‘Yes.’

‘Does she have children?’

‘Bertille? None.’

‘That’s a blessing. If she had children, that wretched Labrouillade would use them to lure her back. Instead you can just kill Labrouillade and make her a widow! That’s an excellent solution. Widows have so many more choices.’

‘Is that why you’re here?’

She shrugged. ‘It’s a refuge, I suppose? My son doesn’t like me, his wife hates me, and I was too old to find a new husband. So here I am, just me and Nicholas.’ She stroked the cat. ‘So Labrouillade wants you dead, but he’s not here in Montpellier, is he? So who was chasing you?’

‘Labrouillade sent a man to fight me. He started the chase and the students all joined in.’

‘Who did Labrouillade send?’

‘He’s called Roland de Verrec.’

‘Oh, my dear!’ The countess seemed amused. ‘Young Roland? I knew his grandmother very well, poor soul. I hear he’s a wonderful fighter, but oh dear, no brain.’

‘No brain?’

‘It’s been rotted by romances, my dear. He reads all those ridiculous stories of knightly valour and, being brainless, believes them. I blame his mother; she’s a forceful creature, all prayers and spite, and he, poor thing, believes everything she says. She tells him chivalry exists, which I suppose it does, but never in her husband, who was a goat. Not like his son! The virgin knight!’ she chuckled. ‘How silly can a young man be? And he’s very silly. You heard how the Virgin Mary appeared to him?’

‘Everyone’s heard that.’

‘He was just a silly boy and I suppose his mother made him drunk! I’m sure the Virgin Mary has better things to do than spoil a young man’s life. Dear me, poor boy! Now young Roland dreams of being a knight at your King Arthur’s round table. I’m afraid you’ll have to kill him.’

‘I will?’

‘You’d better! Or else he’ll regard you as a quest and pursue you to the ends of the earth.’

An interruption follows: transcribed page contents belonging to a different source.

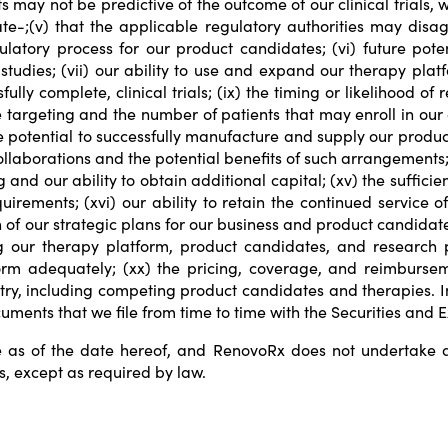
lts may not be predictive of the outcome of our clinical trials
e-;(v) that the applicable regulatory authorities may disag
latory process for our product candidates; (vi) future pote
studies; (vii) our ability to use and expand our therapy platf
lly complete, clinical trials; (ix) the timing or likelihood of 
argeting and the number of patients that may enroll in our cli
e potential to successfully manufacture and supply our product
ollaborations and the potential benefits of such arrangements;
and our ability to obtain additional capital; (xv) the suffici
rements; (xvi) our ability to retain the continued service o
 of our strategic plans for our business and product candidates
ng our therapy platform, product candidates, and research p
form adequately; (xx) the pricing, coverage, and reimbursem
try, including competing product candidates and therapies. I
ocuments that we file from time to time with the Securities an
 as of the date hereof, and RenovoRx does not undertake an
s, except as required by law.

‘He pursued me here,’ Thomas said ruefully.

‘But what on earth are you doing in Montpellier?’

‘I wanted to consult a scholar.’

‘There are plenty of those here,’ she said dismissively, ‘and a very motley band they are too. They spend their time fighting each other over the silliest things, but maybe that’s what scholars do. Can I ask why you wanted to consult one?’

‘I’m looking for a saint.’

‘Those are in very short supply! What kind of saint?’

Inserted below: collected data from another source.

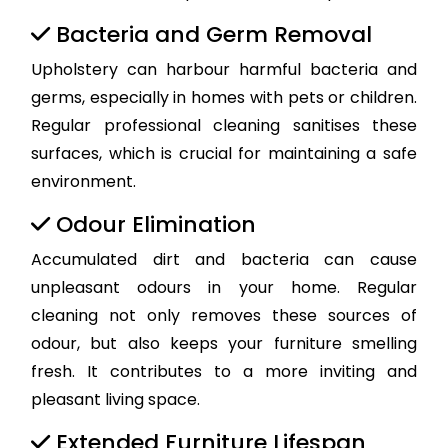
Bacteria and Germ Removal
Upholstery can harbour harmful bacteria and
germs, especially in homes with pets or children.
Regular professional cleaning sanitises these
surfaces, which is crucial for maintaining a safe
environment.
Odour Elimination
Accumulated dirt and bacteria can cause
unpleasant odours in your home. Regular
cleaning not only removes these sources of
odour, but also keeps your furniture smelling
fresh. It contributes to a more inviting and
pleasant living space.
Extended Furniture Lifespan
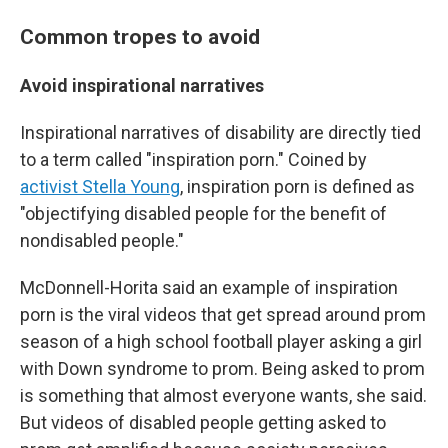
Common tropes to avoid
Avoid inspirational narratives
Inspirational narratives of disability are directly tied
to a term called "inspiration porn." Coined by
activist Stella Young
, inspiration porn is defined as
"objectifying disabled people for the benefit of
nondisabled people."
McDonnell-Horita said an example of inspiration
porn is the viral videos that get spread around prom
season of a high school football player asking a girl
with Down syndrome to prom. Being asked to prom
is something that almost everyone wants, she said.
But videos of disabled people getting asked to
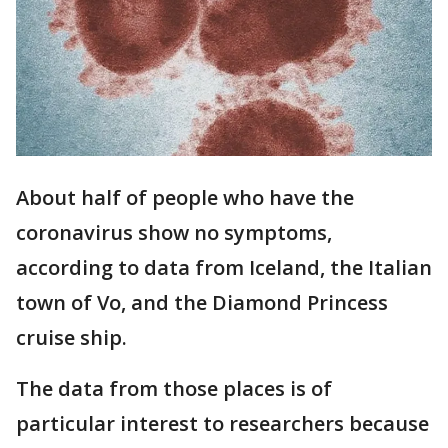
About half of people who have the
coronavirus show no symptoms,
according to data from Iceland, the Italian
town of Vo, and the Diamond Princess
cruise ship.
The data from those places is of
particular interest to researchers because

‘It was a painting I saw,’ Thomas said, and described the monk kneeling in the grass around which the snow had fallen thick. ‘It tells a story,’ he said, ‘but no one seems to know it, and no one can tell me who he is.’

‘A frozen saint, by the sound of it, but why do you need to know?’

Thomas hesitated. ‘My liege lord,’ he finally said, ‘has charged me with finding a relic, and I think that saint has something to do with it.’

‘You’re as bad as Roland! On a quest indeed!’ she chuckled. ‘There’s a book somewhere on that table, my dear. Bring it to me.’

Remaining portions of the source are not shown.